Whether arts students can be taught computer-based presentation is mostly up to the quality and delivery of our course. What is of added value is instilling an idea of creativity into those more used to creating instances of Java classes. Arts students are adept at looking at everyday life for ideas, whereas scientists tend to look through textbooks for worked solutions. As part of the design course, we suggest sources and encourage students to look elsewhere to promote their own creativity. We consider film direction and how effects can be used to promote emotion, in addition to ideas in performance art, dance and theatre stage design. We feel that by the act of immersing students into media that they would not normally see and providing some psychological cues behind the designs, we can begin to nurture the creative process.

We have also found that having such diverse talents working in groups provides a framework for cross-cultural diffusion of ideas, while allowing formal guidance in user-centred design.

Are we the right people to be teaching multimedia? Growing up with the home computer market and intimately familiar with Lara Croft; reading Bizarre and FHM as well as New Scientist; and holidaying in Ibiza and teleconferencing with the United States: we should be the new young, dynamic and creative computer-science lecturers "licensed to teach multimedia". We can edit digital images, script and video, animate and enrich our interactions with cute cultural reference. The goal is to keep up with not only the pace of technology but also creativity.

But it is also noticeable that the students have benefited from the same "generation media overload" as "us", the new-media lecturers. They are more accommodating of new ideas and have a greater facility to be creative. However, they were not born with an appreciation of user interaction and initially get it wrong before seeing the light.

Each of our design project groups has significant creative input and sufficient software and coding capabilities to produce a good multimedia application, if initially little grasp of principles of human-computer interaction in order to make it effective and successful.

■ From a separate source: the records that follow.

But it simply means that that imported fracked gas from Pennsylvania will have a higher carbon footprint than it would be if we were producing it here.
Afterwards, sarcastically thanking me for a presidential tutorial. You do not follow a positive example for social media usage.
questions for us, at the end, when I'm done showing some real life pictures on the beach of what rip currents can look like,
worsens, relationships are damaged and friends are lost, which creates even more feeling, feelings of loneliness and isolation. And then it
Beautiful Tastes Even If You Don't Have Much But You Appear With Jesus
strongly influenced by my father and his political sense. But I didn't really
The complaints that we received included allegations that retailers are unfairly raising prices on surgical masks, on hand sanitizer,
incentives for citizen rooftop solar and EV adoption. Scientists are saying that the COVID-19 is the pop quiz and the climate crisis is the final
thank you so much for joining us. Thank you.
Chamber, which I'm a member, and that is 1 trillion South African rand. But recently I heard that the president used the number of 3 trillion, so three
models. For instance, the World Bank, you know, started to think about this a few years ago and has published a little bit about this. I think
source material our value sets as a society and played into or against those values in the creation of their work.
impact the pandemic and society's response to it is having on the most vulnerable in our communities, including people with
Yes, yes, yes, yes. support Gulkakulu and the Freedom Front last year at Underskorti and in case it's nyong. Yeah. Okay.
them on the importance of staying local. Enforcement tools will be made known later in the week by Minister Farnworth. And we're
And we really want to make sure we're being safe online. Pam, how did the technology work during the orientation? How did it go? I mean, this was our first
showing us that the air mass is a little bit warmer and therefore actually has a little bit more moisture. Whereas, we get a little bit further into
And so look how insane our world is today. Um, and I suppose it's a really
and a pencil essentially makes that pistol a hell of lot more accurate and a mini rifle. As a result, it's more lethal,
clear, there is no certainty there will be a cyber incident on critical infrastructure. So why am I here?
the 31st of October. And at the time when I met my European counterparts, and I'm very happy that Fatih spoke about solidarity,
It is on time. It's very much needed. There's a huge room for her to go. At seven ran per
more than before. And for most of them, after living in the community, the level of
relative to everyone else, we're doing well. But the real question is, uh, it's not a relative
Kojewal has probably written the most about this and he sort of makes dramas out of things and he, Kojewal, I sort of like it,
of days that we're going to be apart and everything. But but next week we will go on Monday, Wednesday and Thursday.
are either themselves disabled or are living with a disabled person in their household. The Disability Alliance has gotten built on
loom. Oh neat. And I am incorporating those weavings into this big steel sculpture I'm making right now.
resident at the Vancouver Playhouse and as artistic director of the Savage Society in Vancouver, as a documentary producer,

After addressing a user study, storyboarding the prototypes and discussing interaction, we notice a pilot-light of appreciation for user-centred design being lit. They are no longer creatives or programmers, but instead rounded multimedia developers, specialised in having more general skills.

Invariably some students think they know better. We, as instructors, must sit back and let them them realise what is hot and what is not. But it is better that they get flamed within the safety of academia and thus appreciate the importance of user-based interactive media, than continuing to let them perpetuate poor design in the real world of corporate multimedia software design and e-commerce.

Christian Jones is a lecturer with the department of computing and electrical engineering at Heriot-Watt University, researching and teaching in human-computer interaction, multimedia design, speech analysis and communication within virtual environments.